— Task prompt —
Starting at the first line of the entries below, please return exactly each line up to and including the one with "camera: 110 degrees left, 10 degrees up"; pictures stay out.

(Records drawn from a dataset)
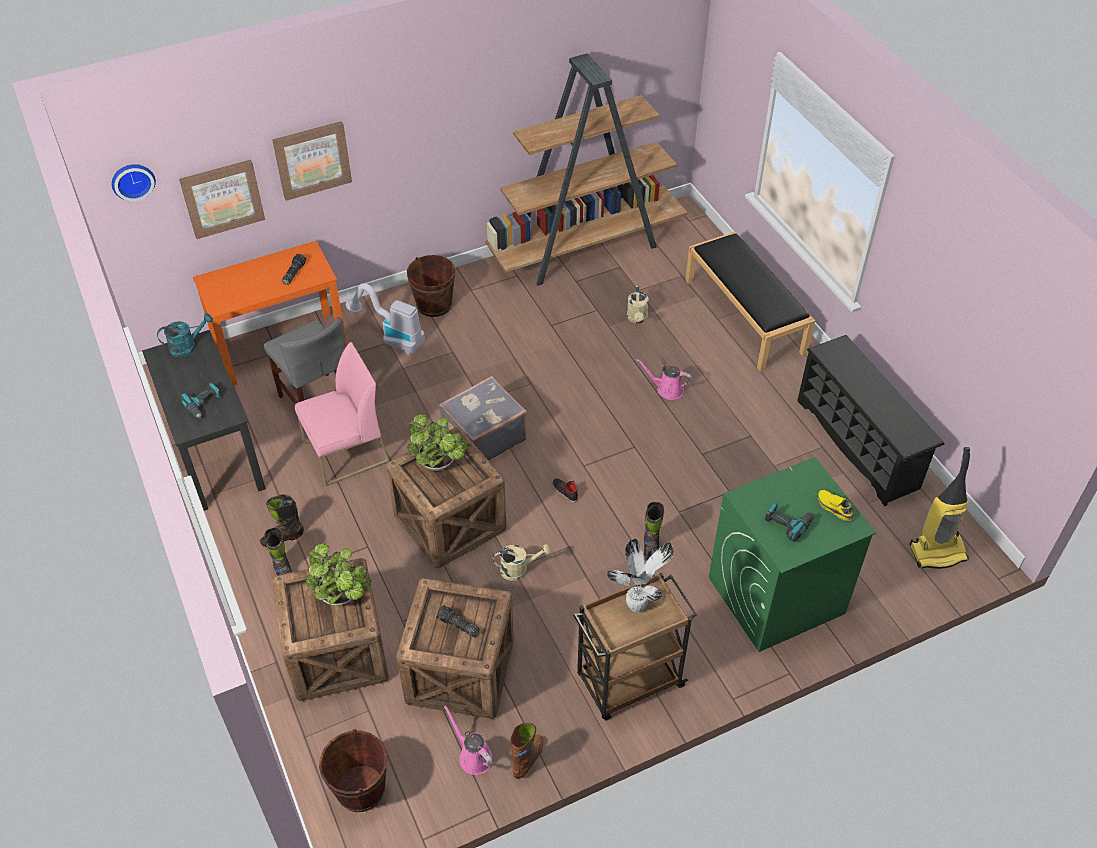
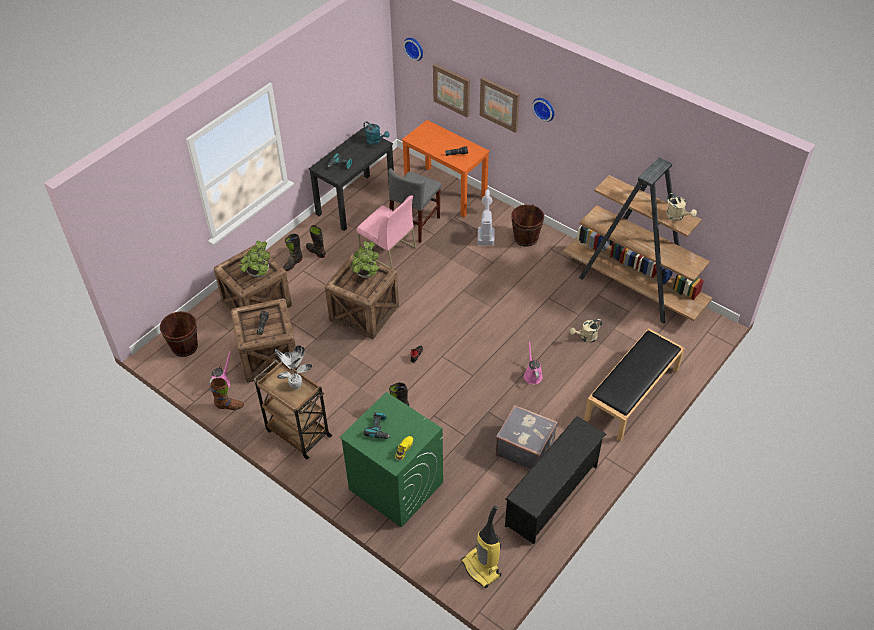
camera: 65 degrees right, 0 degrees up
(386, 113) = (544, 108): none -> wall clock
(482, 437) = (435, 302): grey suitcase -> grey suitcase (525, 447)
(519, 569) = (348, 355): beige watering can -> beige watering can (677, 217)

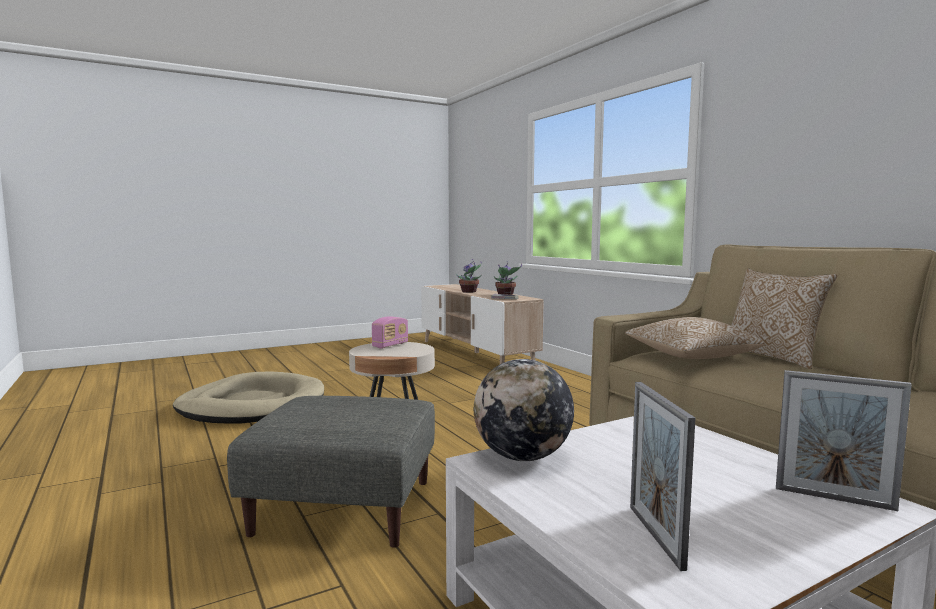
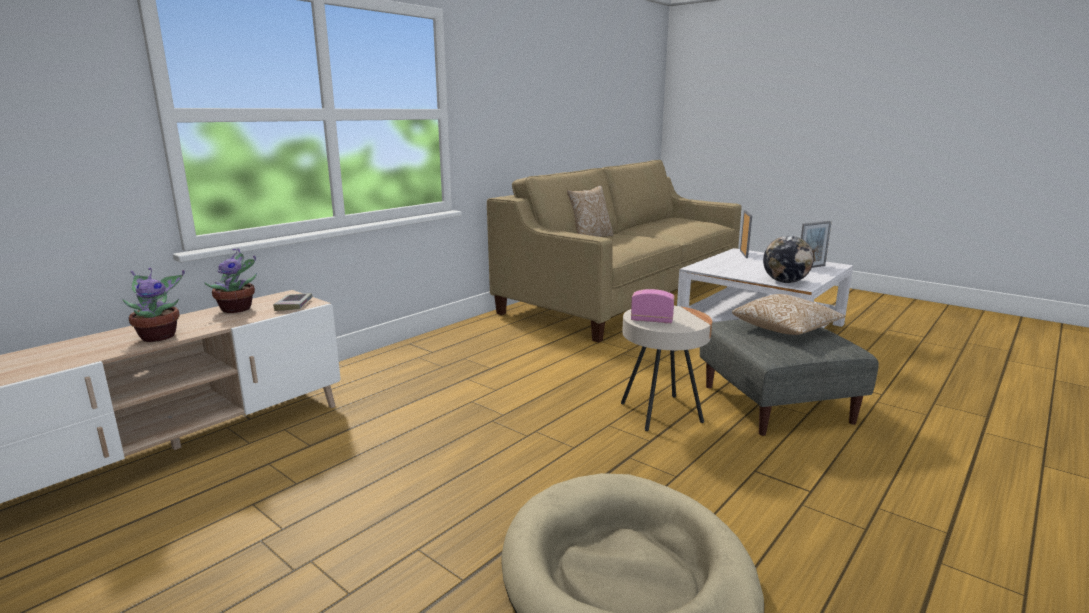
camera: 110 degrees left, 10 degrees up
(689, 357) = (615, 247): pillow -> pillow (785, 329)

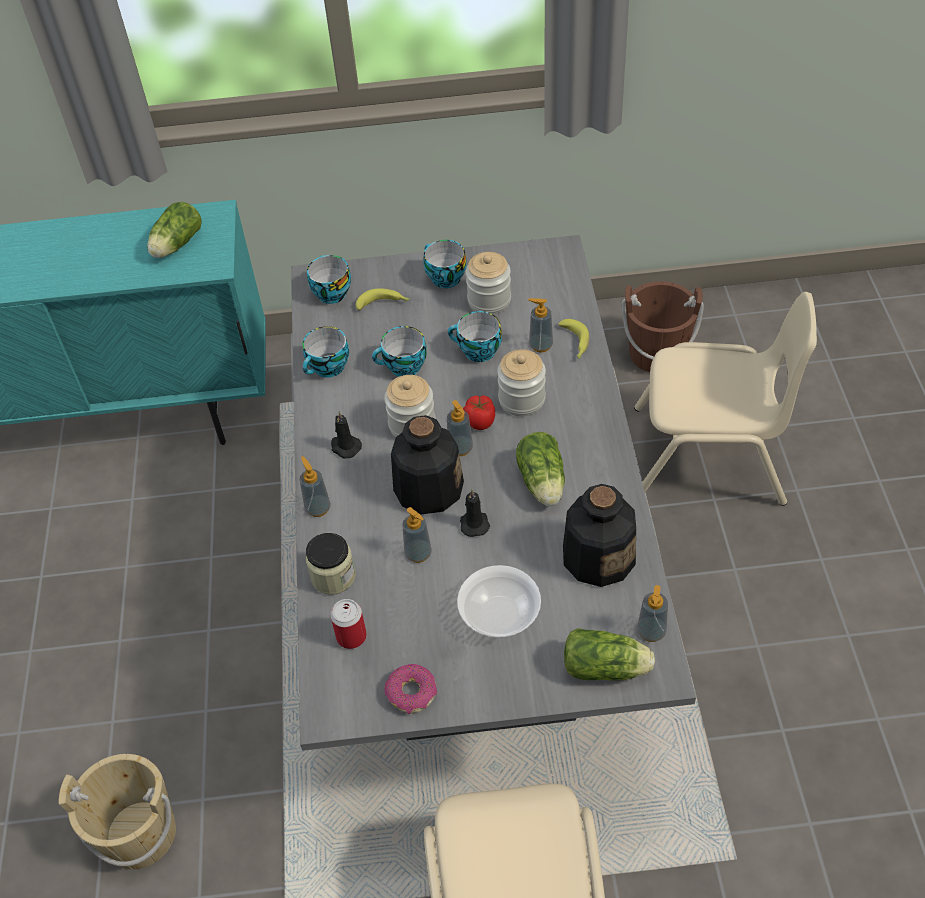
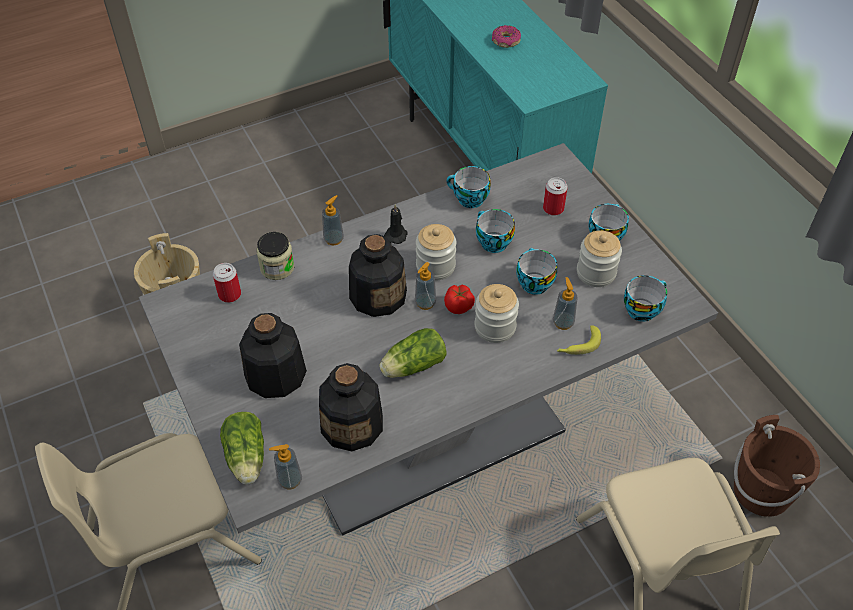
camera: 65 degrees right, 0 degrees up
(175, 245) = (538, 73): lettuce -> none
(330, 292) = (548, 174): cup -> cup (642, 309)
(383, 304) = (553, 209): banana -> can
(411, 693) = (192, 343): donut -> donut (505, 41)
(418, 553) = (314, 309): soap dispenser -> none
(474, 523) = (355, 334): black candle -> none
(500, 614) = (275, 375): bowl -> bottle

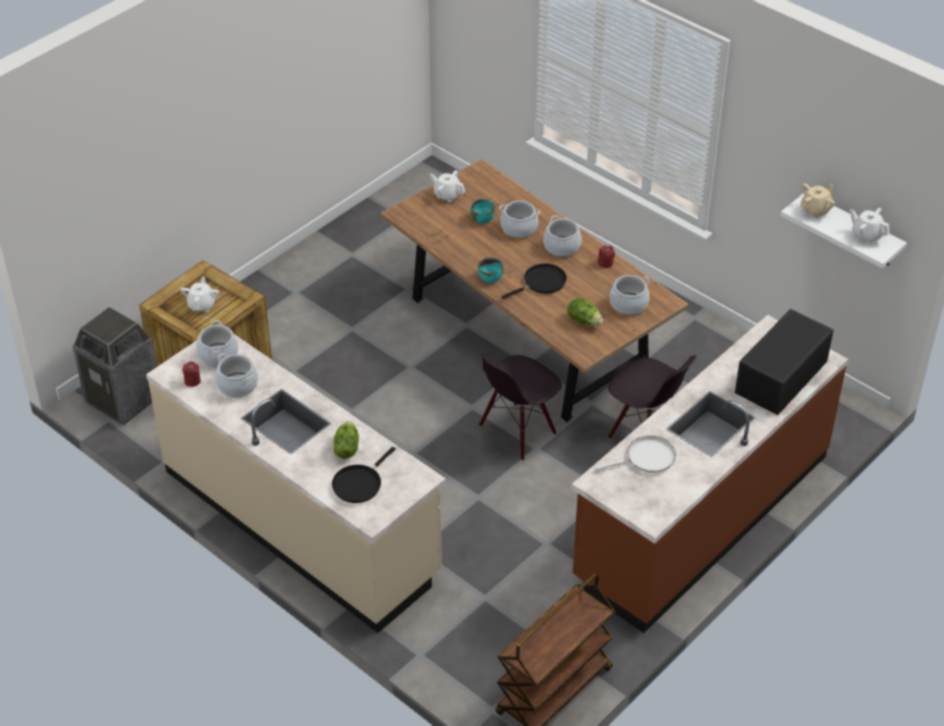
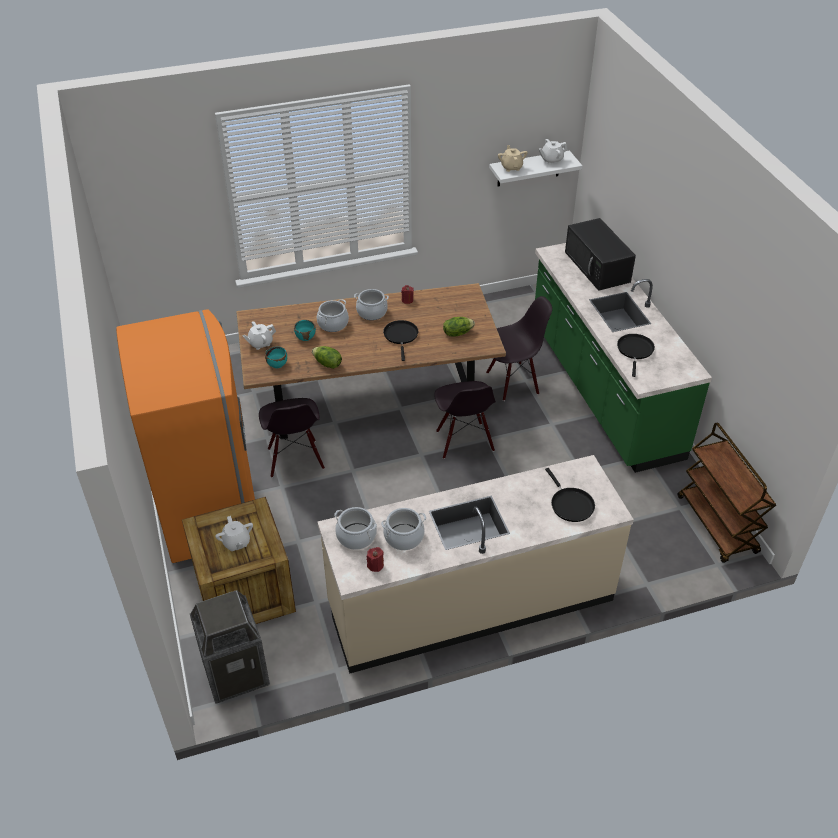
camera: 60 degrees left, 0 degrees up
(202, 305) = (236, 542): white teapot -> white teapot turned 150 degrees counterclockwise
(290, 295) = (209, 508): none -> orange fridge
(346, 448) = (526, 497): lettuce -> lettuce (327, 364)
(394, 320) = (294, 459): none -> black chair
(490, 278) = (374, 359): turquoise bowl -> turquoise bowl (277, 364)
(629, 304) = (457, 307): cooking pot -> none
(647, 458) = (635, 351): white frying pan -> black frying pan
(701, 516) = (602, 390): brown counter -> green counter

— Task solution —
camera: 65 degrees right, 0 degrees up
(386, 113) = (544, 108): none -> wall clock
(482, 437) = (435, 302): grey suitcase -> grey suitcase (525, 447)
(519, 569) = (348, 355): beige watering can -> beige watering can (677, 217)

camera: 110 degrees left, 10 degrees up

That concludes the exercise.